Tampoco creo en las venganzas. Sí creo, en cambio, en esa reconstrucción de la que habla Gisèle Pelicot. Ya no soy el campo de ruinas que salió de ese cuartucho cuando tenía seis años. La cicatriz quedará por siempre, pero soy una sobreviviente y mi triunfo personal es haber aprendido a pedir ayuda y a recibir el cariño de la gente que me quiere. A veces incluso logro sentir paz y verme con ternura y orgullo. Durante mucho tiempo fue imposible.

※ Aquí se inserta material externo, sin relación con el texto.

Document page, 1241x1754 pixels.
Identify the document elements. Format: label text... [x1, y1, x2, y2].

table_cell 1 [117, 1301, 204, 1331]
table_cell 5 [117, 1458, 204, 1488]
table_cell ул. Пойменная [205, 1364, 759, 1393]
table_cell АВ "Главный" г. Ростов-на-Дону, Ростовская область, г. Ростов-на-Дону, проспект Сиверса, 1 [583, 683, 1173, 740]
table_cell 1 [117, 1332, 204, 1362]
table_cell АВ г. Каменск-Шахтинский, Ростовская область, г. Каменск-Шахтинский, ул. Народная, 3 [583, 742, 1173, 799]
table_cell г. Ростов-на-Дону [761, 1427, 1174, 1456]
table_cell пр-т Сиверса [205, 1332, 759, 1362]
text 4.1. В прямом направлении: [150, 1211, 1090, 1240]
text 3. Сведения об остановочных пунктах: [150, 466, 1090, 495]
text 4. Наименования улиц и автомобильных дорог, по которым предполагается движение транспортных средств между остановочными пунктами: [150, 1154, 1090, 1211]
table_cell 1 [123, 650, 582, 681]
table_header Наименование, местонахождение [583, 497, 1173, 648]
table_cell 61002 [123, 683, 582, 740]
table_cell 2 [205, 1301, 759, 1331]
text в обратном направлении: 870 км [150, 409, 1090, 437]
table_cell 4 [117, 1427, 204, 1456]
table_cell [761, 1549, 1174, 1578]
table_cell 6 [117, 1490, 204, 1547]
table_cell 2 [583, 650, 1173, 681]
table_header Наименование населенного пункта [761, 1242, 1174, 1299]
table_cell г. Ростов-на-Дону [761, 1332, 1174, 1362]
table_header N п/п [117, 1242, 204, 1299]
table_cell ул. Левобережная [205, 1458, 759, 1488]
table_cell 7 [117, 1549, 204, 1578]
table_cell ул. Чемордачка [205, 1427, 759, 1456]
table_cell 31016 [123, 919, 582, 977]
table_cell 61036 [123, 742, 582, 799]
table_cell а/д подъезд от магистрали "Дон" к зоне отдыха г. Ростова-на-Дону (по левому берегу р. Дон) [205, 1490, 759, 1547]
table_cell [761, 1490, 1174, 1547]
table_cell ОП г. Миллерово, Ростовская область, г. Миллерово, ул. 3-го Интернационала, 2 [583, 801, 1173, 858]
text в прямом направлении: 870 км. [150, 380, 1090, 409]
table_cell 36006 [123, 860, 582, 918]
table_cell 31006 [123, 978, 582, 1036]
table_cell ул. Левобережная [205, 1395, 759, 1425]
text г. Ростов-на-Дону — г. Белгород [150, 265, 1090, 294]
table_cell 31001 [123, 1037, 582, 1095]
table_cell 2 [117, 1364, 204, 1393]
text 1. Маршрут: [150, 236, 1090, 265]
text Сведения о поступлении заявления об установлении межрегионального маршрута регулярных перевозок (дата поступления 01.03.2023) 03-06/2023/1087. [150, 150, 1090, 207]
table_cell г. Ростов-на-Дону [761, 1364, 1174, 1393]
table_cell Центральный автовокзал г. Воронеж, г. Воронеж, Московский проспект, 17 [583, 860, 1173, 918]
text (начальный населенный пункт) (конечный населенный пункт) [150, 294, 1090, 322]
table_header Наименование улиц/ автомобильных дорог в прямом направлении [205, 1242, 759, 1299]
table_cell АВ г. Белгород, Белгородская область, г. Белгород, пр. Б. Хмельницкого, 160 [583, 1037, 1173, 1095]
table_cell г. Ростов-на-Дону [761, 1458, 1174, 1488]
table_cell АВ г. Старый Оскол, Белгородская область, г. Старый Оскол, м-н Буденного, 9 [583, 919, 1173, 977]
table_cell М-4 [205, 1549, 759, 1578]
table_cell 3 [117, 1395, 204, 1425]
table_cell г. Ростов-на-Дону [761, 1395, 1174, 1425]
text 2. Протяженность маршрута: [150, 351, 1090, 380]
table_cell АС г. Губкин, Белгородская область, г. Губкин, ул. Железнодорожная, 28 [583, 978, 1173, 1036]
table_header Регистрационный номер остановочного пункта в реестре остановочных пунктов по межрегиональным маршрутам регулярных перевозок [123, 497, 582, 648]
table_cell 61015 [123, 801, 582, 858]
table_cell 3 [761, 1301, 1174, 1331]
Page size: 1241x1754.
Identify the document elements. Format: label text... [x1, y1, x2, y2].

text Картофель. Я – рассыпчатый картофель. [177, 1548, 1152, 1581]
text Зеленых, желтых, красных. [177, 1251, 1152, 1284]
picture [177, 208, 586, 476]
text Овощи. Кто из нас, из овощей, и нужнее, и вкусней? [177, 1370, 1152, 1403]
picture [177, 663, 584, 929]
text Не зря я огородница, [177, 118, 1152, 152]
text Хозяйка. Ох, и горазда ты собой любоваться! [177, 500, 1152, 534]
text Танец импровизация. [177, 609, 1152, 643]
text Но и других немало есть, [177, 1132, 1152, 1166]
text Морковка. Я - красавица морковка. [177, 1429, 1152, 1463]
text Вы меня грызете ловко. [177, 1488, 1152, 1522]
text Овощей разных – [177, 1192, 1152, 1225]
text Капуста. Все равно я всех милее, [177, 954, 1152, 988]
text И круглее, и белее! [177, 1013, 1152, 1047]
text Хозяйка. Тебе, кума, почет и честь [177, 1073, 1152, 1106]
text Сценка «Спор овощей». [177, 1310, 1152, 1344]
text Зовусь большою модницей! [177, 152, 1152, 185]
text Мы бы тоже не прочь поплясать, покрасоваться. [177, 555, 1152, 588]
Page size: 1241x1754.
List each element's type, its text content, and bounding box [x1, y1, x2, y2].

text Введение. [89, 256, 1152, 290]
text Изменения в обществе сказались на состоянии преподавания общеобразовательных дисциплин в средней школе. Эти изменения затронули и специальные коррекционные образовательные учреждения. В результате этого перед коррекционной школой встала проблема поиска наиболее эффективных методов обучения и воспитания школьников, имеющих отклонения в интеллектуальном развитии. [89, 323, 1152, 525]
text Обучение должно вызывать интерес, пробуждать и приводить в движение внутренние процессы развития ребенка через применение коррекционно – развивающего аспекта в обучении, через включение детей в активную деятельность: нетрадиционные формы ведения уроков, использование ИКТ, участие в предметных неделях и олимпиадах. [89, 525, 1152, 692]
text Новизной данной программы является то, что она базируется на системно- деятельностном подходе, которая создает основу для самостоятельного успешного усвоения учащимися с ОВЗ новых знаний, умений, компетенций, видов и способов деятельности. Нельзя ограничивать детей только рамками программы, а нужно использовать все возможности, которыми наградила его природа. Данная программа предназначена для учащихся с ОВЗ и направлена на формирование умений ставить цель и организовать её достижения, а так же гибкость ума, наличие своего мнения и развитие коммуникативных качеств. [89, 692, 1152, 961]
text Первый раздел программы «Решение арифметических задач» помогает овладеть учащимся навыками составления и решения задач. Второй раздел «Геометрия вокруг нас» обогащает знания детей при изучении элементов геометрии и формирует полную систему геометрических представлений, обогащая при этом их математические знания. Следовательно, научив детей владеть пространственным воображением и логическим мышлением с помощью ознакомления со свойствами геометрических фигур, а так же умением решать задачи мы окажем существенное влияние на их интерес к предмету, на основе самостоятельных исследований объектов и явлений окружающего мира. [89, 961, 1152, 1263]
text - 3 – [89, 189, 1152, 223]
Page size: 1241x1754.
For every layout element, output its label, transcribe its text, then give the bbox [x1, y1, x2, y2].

Cumplí la promesa que me hice sobre mis sobrinas y sobrinos. He sido la mejor tía posible. No sé si tuvieron o no una infancia mejor que la mía. Ojalá que sí pero, como tantas cosas, eso no dependía de mí.
El tío pedófilo murió durante la pandemia. Lo avisó una de mis hermanas en el WhatsApp familiar. Nadie dijo nada. Nadie lo lamentó.
Dominique Pelicot fue condenado a veinte años de prisión. Sus cincuenta cómplices violadores, a penas de entre tres y 15 años.